Dolly by Susan Hill (audiobook read by Cameron Stewart)
Edward Cayley is sent to stay with his elderly Aunt Kestrel over the Easter holiday. He is joined by a spoilt cousin, Leonora. Leonora wants a doll for a birthday present, but not just any doll. The repercussions of the birthday echo through the years.

Twelve Slays of Christmas by Jacqueline Frost
I love certain cosy mysteries and used to read many series when I was still in the US as the themed ones involving needlework, knitting, crocheting, and books became abundantly available. I checked the library and requested the latest ones when they came out. The individual stories were often pretty predictable and I almost always knew whodunnit (once from page 10 on) and it seemed that for some authors, each mystery was simply a vehicle to move the characters forward more than the central reason for the books. Still, I enjoyed them as mindless, entertaining reads—settling in with some tea and a cosy was something I enjoyed. Those series aren’t available here. There are different ones, but I don’t know what they are unless I stumble across one. I was surprised to come across this one as I was looking at the library website to see what new Christmas-themed books were available. It’s the first in a series. There’s another one after this, but it’s not available here. It’s a shame, because I’d read it if it was. Maybe next year. I laughed out loud several times when reading this book and read passages to Bill, who also laughed. These were mainly bits about the rescue cat, Cindy Lou Who, which brought back memories of rescue cats we used to wait on. There is also a rescue goat named Theodore, after the late husband of his person, and some rescue reindeer.

________________

_WHAT TO DO_:
1. In the book notes, what is the rescue cat in Twelve Slays of Christmas called?
2. For each statement, say whether the book notes agree, and quote the words that decide it: (a) Edward Cayley stays with his Aunt Kestrel over the Christmas holiday. (b) Leonora wants a doll for a birthday present. (c) The writer can get the next book in the series that begins with Twelve Slays of Christmas.
You won't need the records for any of this.

_EXCERPTED DATA_:
________________

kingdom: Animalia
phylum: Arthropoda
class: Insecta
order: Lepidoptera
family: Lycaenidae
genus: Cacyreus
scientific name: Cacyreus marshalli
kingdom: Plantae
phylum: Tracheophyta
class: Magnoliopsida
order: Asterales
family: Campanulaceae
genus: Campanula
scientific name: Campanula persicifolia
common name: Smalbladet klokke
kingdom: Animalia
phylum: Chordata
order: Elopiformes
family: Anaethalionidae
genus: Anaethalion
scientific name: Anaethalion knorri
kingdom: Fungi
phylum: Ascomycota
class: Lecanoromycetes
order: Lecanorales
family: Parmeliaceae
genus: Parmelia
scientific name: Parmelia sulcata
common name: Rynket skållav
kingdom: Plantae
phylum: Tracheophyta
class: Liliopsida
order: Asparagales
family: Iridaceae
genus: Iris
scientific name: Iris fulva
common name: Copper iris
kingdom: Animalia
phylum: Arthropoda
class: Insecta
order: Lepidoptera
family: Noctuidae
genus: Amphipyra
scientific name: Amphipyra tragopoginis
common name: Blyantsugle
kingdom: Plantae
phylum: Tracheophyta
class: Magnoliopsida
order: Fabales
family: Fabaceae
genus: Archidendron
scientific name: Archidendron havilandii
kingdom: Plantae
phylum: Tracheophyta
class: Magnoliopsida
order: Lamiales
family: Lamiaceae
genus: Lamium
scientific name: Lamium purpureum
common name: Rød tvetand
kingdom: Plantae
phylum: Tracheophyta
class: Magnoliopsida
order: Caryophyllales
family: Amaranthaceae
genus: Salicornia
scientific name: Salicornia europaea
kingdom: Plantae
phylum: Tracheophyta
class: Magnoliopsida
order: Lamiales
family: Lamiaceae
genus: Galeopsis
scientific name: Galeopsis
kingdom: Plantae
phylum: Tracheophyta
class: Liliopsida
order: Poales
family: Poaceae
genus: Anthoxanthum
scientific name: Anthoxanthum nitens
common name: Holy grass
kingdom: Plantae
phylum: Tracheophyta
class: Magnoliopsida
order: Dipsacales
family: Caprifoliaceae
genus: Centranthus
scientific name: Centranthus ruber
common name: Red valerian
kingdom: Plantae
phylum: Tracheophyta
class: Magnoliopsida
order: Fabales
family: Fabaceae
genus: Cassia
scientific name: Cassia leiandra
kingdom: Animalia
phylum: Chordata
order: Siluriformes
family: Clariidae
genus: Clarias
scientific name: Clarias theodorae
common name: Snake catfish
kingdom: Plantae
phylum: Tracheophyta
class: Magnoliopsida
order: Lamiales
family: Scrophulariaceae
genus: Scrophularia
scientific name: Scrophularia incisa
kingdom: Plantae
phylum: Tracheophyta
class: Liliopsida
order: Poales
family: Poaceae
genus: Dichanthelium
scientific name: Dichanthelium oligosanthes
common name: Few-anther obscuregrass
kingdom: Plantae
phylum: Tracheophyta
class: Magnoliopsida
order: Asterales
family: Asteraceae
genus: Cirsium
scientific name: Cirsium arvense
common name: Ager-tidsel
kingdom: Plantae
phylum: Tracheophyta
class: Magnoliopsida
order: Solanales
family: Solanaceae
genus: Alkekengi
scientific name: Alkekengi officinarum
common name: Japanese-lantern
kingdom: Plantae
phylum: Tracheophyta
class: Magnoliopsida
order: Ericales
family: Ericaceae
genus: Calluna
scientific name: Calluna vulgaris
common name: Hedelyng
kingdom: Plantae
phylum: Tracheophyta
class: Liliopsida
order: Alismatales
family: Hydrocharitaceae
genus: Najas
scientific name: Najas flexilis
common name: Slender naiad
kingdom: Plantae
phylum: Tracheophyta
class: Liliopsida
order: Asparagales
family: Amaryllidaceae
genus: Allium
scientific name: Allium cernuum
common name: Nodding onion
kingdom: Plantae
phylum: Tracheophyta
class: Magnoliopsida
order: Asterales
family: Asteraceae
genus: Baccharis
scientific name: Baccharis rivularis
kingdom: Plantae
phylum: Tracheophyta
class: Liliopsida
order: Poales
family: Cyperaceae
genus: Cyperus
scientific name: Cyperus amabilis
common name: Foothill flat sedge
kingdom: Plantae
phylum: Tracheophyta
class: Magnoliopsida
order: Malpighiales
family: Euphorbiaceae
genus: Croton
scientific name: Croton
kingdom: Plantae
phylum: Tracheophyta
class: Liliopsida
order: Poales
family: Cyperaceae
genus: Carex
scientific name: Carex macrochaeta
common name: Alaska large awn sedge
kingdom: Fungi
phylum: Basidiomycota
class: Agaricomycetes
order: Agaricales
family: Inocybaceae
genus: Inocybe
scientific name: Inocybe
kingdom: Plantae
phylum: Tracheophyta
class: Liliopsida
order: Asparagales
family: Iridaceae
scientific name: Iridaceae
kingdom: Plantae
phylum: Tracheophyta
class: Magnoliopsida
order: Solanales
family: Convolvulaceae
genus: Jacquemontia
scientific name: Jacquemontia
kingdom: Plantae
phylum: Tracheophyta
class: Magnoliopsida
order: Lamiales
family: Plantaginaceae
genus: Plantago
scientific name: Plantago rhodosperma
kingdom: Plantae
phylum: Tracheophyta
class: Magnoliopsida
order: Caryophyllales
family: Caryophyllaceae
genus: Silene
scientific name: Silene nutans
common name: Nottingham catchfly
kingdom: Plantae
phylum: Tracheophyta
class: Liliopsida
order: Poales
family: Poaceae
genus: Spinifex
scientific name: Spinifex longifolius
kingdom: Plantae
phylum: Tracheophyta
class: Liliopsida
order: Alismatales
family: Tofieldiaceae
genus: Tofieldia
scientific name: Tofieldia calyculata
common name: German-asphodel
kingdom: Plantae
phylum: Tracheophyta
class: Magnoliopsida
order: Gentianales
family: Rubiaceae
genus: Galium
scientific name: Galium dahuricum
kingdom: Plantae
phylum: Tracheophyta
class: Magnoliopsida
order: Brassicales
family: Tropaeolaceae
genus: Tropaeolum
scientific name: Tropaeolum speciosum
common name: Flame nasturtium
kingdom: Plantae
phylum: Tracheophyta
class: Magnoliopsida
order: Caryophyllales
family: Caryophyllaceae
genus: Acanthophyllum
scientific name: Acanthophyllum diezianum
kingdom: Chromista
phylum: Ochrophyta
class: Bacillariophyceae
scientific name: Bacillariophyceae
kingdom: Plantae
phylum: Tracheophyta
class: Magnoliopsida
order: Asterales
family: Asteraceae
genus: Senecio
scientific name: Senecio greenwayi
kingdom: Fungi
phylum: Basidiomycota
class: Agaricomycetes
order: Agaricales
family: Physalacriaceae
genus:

________________

_RESPONSE LIST_:
1. Cindy Lou Who

2.
(a) No: "Edward Cayley is sent to stay with his elderly Aunt Kestrel over the Easter holiday."
(b) Yes: "Leonora wants a doll for a birthday present"
(c) No: "There’s another one after this, but it’s not available here."